__EXCERPT__

## start

In this modern age of watch manufacturing, oneupsmanship is longer confined to increasing case sizes but rather now manufacturers are thinking up lengthy, feature-laden names to endow their timepieces with and thus in the process outname their competitors. In the case of my first Omega timepiece, its name is comprised of six words, 19 syllables and 45 characters (alas, it does not earn the distinction of being the watch with the longest name, which I think would probably be one of the Jaeger-LeCoultre, 7-worded, Master Compressor XXXX XXX XXXX XXXXX XXXXXX watches). Ultimately, methinks that manufacturers will not be satisfied until they finally can coin a name so long so as not to be able to say it all in one breath. Kudos should be given to Omega for managing to fit all these words (and more) on to the dial without making it look cluttered.
It wasn't the mouthful of features in the name that first drew me to the watch but rather the stunning dial. Just one look and one cannot help but be drawn to the unique layout and array of raised indices and numerals (counting individual numbers/letters & hour markers separately there are a total of 54 in all) set on the gorgeous metallic chocolate colored semi-reflective dial that has a sunburst pattern to it. This is one of those dials where when viewed with a magnifier, truly comes to life and will certainly amaze you with all the rich details that are not easily seen with the naked eye.
There is a contrasting darker chocolate ring encircling the outer edge of the dial right before the minute markers that the raised 24H numerals are set against (this ring is actually comprised of about 18 rings within it). The sub-dials, arranged in a tri-compax style, also use this same darker color and they too are comprised of many grooved circles within it. The raised indices and numerals are all brushed with the exception that the indices have beveled polished edges which sparkle when it catches light at the right angle:
The Omega symbol and logo are also represented via raised appliqués:
Short of the date aperture, the dial layout is symmetrical. Where this watch differs from other timepieces with similar features is in the layout of the sub-dials. The sub-dials make clever use of the available dial real estate by slightly overlapping the time keeping seconds hand sub-dial with the chronoscope's minute totalizer sub-dial and then using a half a sub-dial for the hour totalizer:
The time keeping sweeping seconds sub-dial at 9, Chronoscope minute totalizer at 3 and the hour totalizer half sub-dial at 6. (someone had mentioned that it reminded them of Mickey Mouse (albeit one with super-sized ears)).
This is one of the easiest to read dials given the size of the sub-dials (about 14.5mm for the ones at 9 and 3 and 10mm for the one at 6) and the fact that the hands are all coordinated to look about the same by function. Time keeping hands are represented with a hollowed-out "broad sword" look for the hour, minute, seconds and GMT. The sweeping seconds hand is hollow, while the hour and minute hands are filled with luminous substance (I believe SuperLuminova) and the GMT hand is filled with red paint (non-luminous):
Overall lume isn't the greatest as there simply isn't all that much applied but then again, it really would never rank high as a selling point for this particular watch. This watch truly comes to life in bright light and should be worn in such condition accordingly.

## end

__OBJECTIVE 1__
How many words make up the name of the first Omega watch in the watch review?
__OBJECTIVE 2__
Return every line of the entries below that contains the string "radius", matching case.

__EXERCISE DATA__
## start

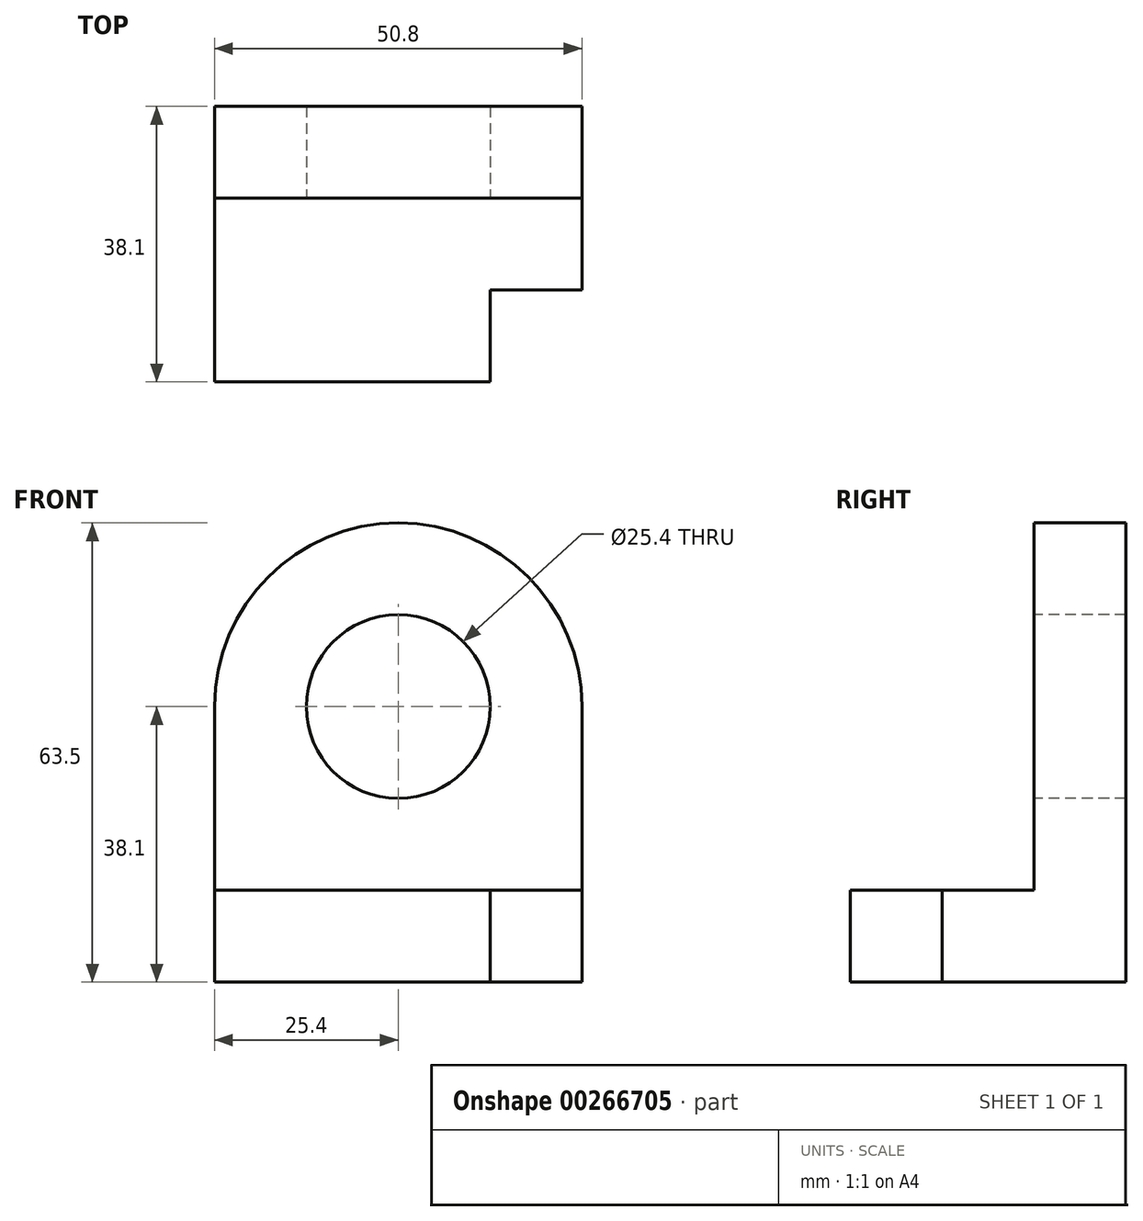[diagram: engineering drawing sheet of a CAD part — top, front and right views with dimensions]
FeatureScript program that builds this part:
annotation { "Feature Type Name" : "Feature", "Feature Type Description" : "" }
export const myFeature = defineFeature(function(context is Context, id is Id, definition is map)
    precondition{}
    {
        {
            var Q0;
            Q0=qCreatedBy(makeId("Top.planeOp"),FACE);
            var sketch = newSketch(context, id + "F0", { "sketchPlane" : qUnion([Q0])});
            skLineSegment(sketch, "E0.bottom", {"start": v(-25.4, 19.05) * mm, "end": v(25.4, 19.05) * mm});
            skLineSegment(sketch, "E0.top", {"start": v(-25.4, -19.05) * mm, "end": v(25.4, -19.05) * mm});
            skLineSegment(sketch, "E0.left", {"start": v(-25.4, 19.05) * mm, "end": v(-25.4, -19.05) * mm});
            skLineSegment(sketch, "E0.right", {"start": v(25.4, 19.05) * mm, "end": v(25.4, -19.05) * mm});
            skPoint(sketch, "E0.middle", {"position": v(0, 0) * mm});
            skSolve(sketch);
        }
        {
            var Q0;
            Q0=makeQuery(id+"F0.imprint","IMPRINT",FACE,{"disambiguationData":[TD([[makeQuery(id+"F0.imprint","IMPRINT",EDGE,{"derivedFrom":sQuery(id+"F0.wireOp",EDGE,"E0.bottom")}),-1.0]])]});
            extrude(context, id + "F1", {"entities" : qUnion([Q0]), "endBound" : BoundingType.SYMMETRIC, "depth" : 12.7 * mm});
        }
        {
            var Q0;
            Q0=makeQuery(id+"F1.opExtrude","CAP_FACE",FACE,{"disambiguationData":[OSD([sQuery(id+"F0.wireOp",EDGE,"E0.bottom"),sQuery(id+"F0.wireOp",EDGE,"E0.top"),sQuery(id+"F0.wireOp",EDGE,"E0.left"),sQuery(id+"F0.wireOp",EDGE,"E0.right")])],"isStart":false});
            var sketch = newSketch(context, id + "F2", { "sketchPlane" : qUnion([Q0])});
            skLineSegment(sketch, "E1.bottom", {"start": v(-25.4, 19.05) * mm, "end": v(25.4, 19.05) * mm});
            skLineSegment(sketch, "E1.top", {"start": v(-25.4, 6.35) * mm, "end": v(25.4, 6.35) * mm});
            skLineSegment(sketch, "E1.left", {"start": v(-25.4, 19.05) * mm, "end": v(-25.4, 6.35) * mm});
            skLineSegment(sketch, "E1.right", {"start": v(25.4, 19.05) * mm, "end": v(25.4, 6.35) * mm});
            skSolve(sketch);
        }
        {
            var Q0;
            Q0=makeQuery(id+"F2.imprint","IMPRINT",FACE,{"disambiguationData":[TD([[makeQuery(id+"F2.imprint","IMPRINT",EDGE,{"derivedFrom":sQuery(id+"F2.wireOp",EDGE,"E1.bottom")}),-1.0]])]});
            extrude(context, id + "F3", {"entities" : qUnion([Q0]), "operationType" : NewBodyOperationType.ADD, "depth" : 63.5 * mm});
        }
        {
            var Q0;
            Q0=makeQuery(id+"F3.opExtrude","SWEPT_FACE",FACE,{"disambiguationData":[OSD([sQuery(id+"F2.wireOp",EDGE,"E1.top")])]});
            var sketch = newSketch(context, id + "F4", { "sketchPlane" : qUnion([Q0])});
            skCircle(sketch, "E2", {"center": v(0, 31.75) * mm, "radius": 12.7 * mm});
            skSolve(sketch);
        }
        {
            var Q0;
            Q0=makeQuery(id+"F4.imprint","IMPRINT",FACE,{"disambiguationData":[TD([[makeQuery(id+"F4.imprint","IMPRINT",EDGE,{"derivedFrom":sQuery(id+"F4.wireOp",EDGE,"E2")}),1.0]])]});
            extrude(context, id + "F5", {"entities" : qUnion([Q0]), "operationType" : NewBodyOperationType.REMOVE, "oppositeDirection" : true, "depth" : 25.4 * mm});
        }
        {
            var Q0;
            Q0=makeQuery(id+"F3.opExtrude","SWEPT_FACE",FACE,{"disambiguationData":[OSD([sQuery(id+"F2.wireOp",EDGE,"E1.top")])]});
            var sketch = newSketch(context, id + "F6", { "sketchPlane" : qUnion([Q0])});
            skCircle(sketch, "E3", {"center": v(0, 31.75) * mm, "radius": 25.4 * mm});
            skSolve(sketch);
        }
        {
            var Q0;
            {var subQ1=sQuery(id+"F2.wireOp",EDGE,"E1.top");var subQ6=makeQuery(id+"F3.opExtrude","CAP_EDGE",EDGE,{"disambiguationData":[OSD([subQ1])],"isStart":false});Q0=makeQuery(id+"F6.imprint","IMPRINT",FACE,{"disambiguationData":[TD([[makeQuery(id+"F6.imprint","IMPRINT",EDGE,{"derivedFrom":subQ6}),-1.0]])]});}
            extrude(context, id + "F7", {"entities" : qUnion([Q0]), "operationType" : NewBodyOperationType.REMOVE, "oppositeDirection" : true, "depth" : 25.4 * mm});
        }
        {
            var Q0;
            Q0=makeQuery(id+"F1.opExtrude","CAP_FACE",FACE,{"disambiguationData":[OSD([sQuery(id+"F0.wireOp",EDGE,"E0.bottom"),sQuery(id+"F0.wireOp",EDGE,"E0.top"),sQuery(id+"F0.wireOp",EDGE,"E0.left"),sQuery(id+"F0.wireOp",EDGE,"E0.right")])],"isStart":false});
            var sketch = newSketch(context, id + "F8", { "sketchPlane" : qUnion([Q0])});
            skLineSegment(sketch, "E4.bottom", {"start": v(25.4, -19.05) * mm, "end": v(12.7, -19.05) * mm});
            skLineSegment(sketch, "E4.top", {"start": v(25.4, -6.35) * mm, "end": v(12.7, -6.35) * mm});
            skLineSegment(sketch, "E4.left", {"start": v(25.4, -19.05) * mm, "end": v(25.4, -6.35) * mm});
            skLineSegment(sketch, "E4.right", {"start": v(12.7, -19.05) * mm, "end": v(12.7, -6.35) * mm});
            skSolve(sketch);
        }
        {
            var Q0;
            Q0=makeQuery(id+"F8.imprint","IMPRINT",FACE,{"disambiguationData":[TD([[makeQuery(id+"F8.imprint","IMPRINT",EDGE,{"derivedFrom":sQuery(id+"F8.wireOp",EDGE,"E4.bottom")}),1.0]])]});
            extrude(context, id + "F9", {"entities" : qUnion([Q0]), "operationType" : NewBodyOperationType.REMOVE, "oppositeDirection" : true, "depth" : 25.4 * mm});
        }
    });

## end

__TASK RESPONSE 1__
Six words.

__TASK RESPONSE 2__
            skCircle(sketch, "E2", {"center": v(0, 31.75) * mm, "radius": 12.7 * mm});
            skCircle(sketch, "E3", {"center": v(0, 31.75) * mm, "radius": 25.4 * mm});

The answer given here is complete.